→ Your tasks:
1 - In the DTD tutorial, what must an element's attribute value be enclosed in for an XML document to be well-formed?
2 - Pick up the DTD tutorial after its final line and keep writing it.

→ Text shown:
════════════════════

How to create a Document Type Definition file for XML

In this article, we are going to look into how one can create a DTD. In order to understand XML (extensible markup language) DTD files we will review the basics of XML in this introduction. You are expected to have a basic understanding of XML for this how-to.

In this article, we are going to look into how one can create a DTD. In order to understand XML (extensible markup language) DTD files we will review the basics of XML in this introduction. You are expected to have a basic understanding of XML for this how-to.

XML - The extensible markup language is a text-based cross-platform language that is enables you to store data (like addresses in an address book) in a structured manner. The XML document is expected to have correct syntax. Therefore, when making XML documents they should be well-formed. A well-formed document has the following:

  • Closed tags (<hello></hello> or <hi />) 
  • An element's attribute must be enclosed in double quotes (<candy price="0.50">)
  • XML is case sensitive. In other words the beginning and ending tag should use the same case

A very simple example of an XML document is given below for a candy store menu.

<candystore xmlns:xsi="http://www.w3.org/2001/XMLSchema-instance">
    <candy>
        <productName company="XYZ">Lollipops</productName>
        <id>634847</id>
        <price>0.50</price>
    </candy>
    <candy>
        <productName company="ABC">Mints</productName>
        <id>634812</id>
        <price>0.75</price>
    </candy>
</candystore>

The first statement is the processing instruction. It tells the parser we are working with a particular version of XML. The rest of the document is composed of our tags and elements. In the example above the element "name" has an attribute of "company". A great way to remember an attribute is to think of it as a property that something may have. A candy has a name. The name is associated with a particular company.

In our how-to we are going to take the example above and create a DTD for it which will define rules for how our element's content, or data in other words, must be given. (For example, what format is expected for our id? Can it have alphabetical characters?)

DTD (Document Type Definition) - A DTD, like an XML Schema, declares metadata which assigns a particular type, whether it be simple or complex, to the elements and their attributes in an XML document. 

Step 1:

Let's take a look again at our example for the candy store.

<candystore xmlns:xsi="http://www.w3.org/2001/XMLSchema-instance">
    <candy>
        <productName company="XYZ">Lollipops</productName>
        <id>634847</id>
        <price>0.50</price>
    </candy>
    <candy>
        <productName company="ABC">Mints</productName>
        <id>634812</id>
        <price>0.75</price>
    </candy>
</candystore>

Our candystore element has two candy sub-elements. Each candy element has the subelements of name, id, and price. It also has an attribute called company. When building rules of syntax we must define constraints for the format of our data. These constraints may be based on how the data will be used. If, for example, our candy's ID must fit on a product invoice within 6 characters then that will help determine our constraints. Ask yourself a few questions about your data:

1. Does the data have to be only digits or alphabetical letters?

════════════════════

[Stored entries]
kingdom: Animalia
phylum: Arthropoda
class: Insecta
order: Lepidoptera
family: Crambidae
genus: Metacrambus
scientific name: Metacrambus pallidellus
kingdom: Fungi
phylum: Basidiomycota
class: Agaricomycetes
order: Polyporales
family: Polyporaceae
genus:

════════════════════

→ Responses by task:
1 - Double quotes.

2 -
2. Does the data have to be a certain length? Or a minimum or maximum length more specifically?
3. Does the data have to have a particular attribute or subelement specified? Or are they optional?

Now that we have some ideas on what questions we can ask ourselves, we can move forward. Let's build a set of rules before we start creating our XML Schema code.

1. The name of candy is required.
2. The company name can be no more than 30 characters long. It is optional.
3. The id must be all digits and must be exactly 6 digits long. It is required.
4. The price is required.

Step 2:

With our list of rules we can now create our document type definition. Let's review the basics.

The best thought process in creating a DTD is to think of creating a table in a database. We know what is necessary from step 1 such the name of the candy to the price. With this list we can define our elements. Elements in a DTD file are defined as follows:

<!ELEMENT elementname (content-type or content-model)>

  • elementname specifies the name of the element
  • Content-type or content-model specifies whether the element contains textual data or other elements

 Our elements can be one of three types: empty, unrestricted, or container.

Empty elements have no content, (name or numerical price, etc) and they are marked up as <empty-element/>. 

<!ELEMENT storemanager EMPTY>

Unrestricted elements are naturally the opposite of the empty element. They can contain any element declared somewhere else in the DTD file. Container elements contain character data and other elements.

Before we specify our elements, we need to be introduced to some symbols used in DTD files:

  • ? - The element occurs zero or one time.
  • , - This can be used to specify multiple children.
  • | - The pip symbol is used as an OR statement. This value or that value is acceptable.
  • + - There is a minimum of one occurance.
  • * -The element occurs zero or more times.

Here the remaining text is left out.